Жить. Пресса о фильме

В ноябре 2023 года Минюст РФ признал актрису Яну Троянову иностранным агентом — по требованию законодательства мы должны поставить читателя об этом в известность.

Сигарев понимает важнейшую особенность жанра: трагедия не психологична. Но все же внедряет фабульные мотивировки (якобы необходимые для понимания сюжета, сосредоточенного на последствиях события — смерти), которые порой сбивают ритм и дыхание повествования. При этом персонажи трех историй из разных социальных — социальность тут органична, как воздух, — кругов образуют коллективный, глубоко личный портрет убитых утратой и возрожденных любовью к умершим.

З. Абдуллаева
«Искусство кино»

· · · · · · ·

**ЗАДАНИЕ:**
Продолжите текст о фильме «Жить», начав сразу после его последней строки.

**ДАННЫЕ:**

· · · · · · ·

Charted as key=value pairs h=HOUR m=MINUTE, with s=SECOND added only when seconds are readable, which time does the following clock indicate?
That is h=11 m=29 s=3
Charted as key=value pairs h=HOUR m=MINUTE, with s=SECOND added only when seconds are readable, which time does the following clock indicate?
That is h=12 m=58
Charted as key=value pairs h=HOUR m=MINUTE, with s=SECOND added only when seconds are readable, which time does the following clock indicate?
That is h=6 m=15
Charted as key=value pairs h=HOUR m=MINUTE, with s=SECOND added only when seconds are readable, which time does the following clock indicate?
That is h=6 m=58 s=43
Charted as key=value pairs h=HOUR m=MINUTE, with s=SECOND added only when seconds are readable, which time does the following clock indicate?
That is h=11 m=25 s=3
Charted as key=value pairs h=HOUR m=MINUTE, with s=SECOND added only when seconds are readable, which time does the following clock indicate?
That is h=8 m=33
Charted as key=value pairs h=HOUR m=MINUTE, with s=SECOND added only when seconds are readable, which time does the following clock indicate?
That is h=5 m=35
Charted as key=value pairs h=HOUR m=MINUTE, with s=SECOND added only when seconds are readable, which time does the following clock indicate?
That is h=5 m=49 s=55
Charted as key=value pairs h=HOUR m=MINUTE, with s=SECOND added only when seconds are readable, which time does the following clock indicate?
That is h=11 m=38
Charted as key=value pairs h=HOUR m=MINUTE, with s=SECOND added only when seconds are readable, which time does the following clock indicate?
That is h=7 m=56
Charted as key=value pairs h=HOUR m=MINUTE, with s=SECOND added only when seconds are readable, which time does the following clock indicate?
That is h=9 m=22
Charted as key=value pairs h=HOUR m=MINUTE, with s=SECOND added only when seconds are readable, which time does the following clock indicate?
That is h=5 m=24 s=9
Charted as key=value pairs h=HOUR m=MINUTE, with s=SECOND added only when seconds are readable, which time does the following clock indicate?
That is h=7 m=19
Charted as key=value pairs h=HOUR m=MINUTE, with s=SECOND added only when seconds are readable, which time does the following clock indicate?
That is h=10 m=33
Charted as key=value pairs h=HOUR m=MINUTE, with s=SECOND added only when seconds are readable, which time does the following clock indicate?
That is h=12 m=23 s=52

· · · · · · ·

**ОТВЕТ:**
В мире, отпавшем от веры, проблема «как жить» оставляет человека один на один с самим собой. Хочу ли я сказать, что Сигарев снял экзистенциальную драму? Высоколобые дефиниции не сопрягаются с грубыми бытовыми реальностями, представленными в картине. Образный ряд — воистину гремучая смесь забытых текстур типа кичевых ковриков и дешевых клеенок, психологических портретов (убойная деталь — свалявшиеся в паклю африканские косички героини), убогих интерьеров и замызганного пространства провинциальной окраины, все еще не опомнившейся от советского прошлого. А звуковой ряд — интонации, говорок, подача слова — все то, что покрывает старинный термин «глоссолалия», — это отдельная песня, доступная лишь русскому слуху. Такой густой замес реальности дается не одним лишь ее доскональным знанием, но и классом режиссуры плюс высшей пробы операторское мастерство Алишера Хамидходжаева.

Е. Стишова
«Независимая газета»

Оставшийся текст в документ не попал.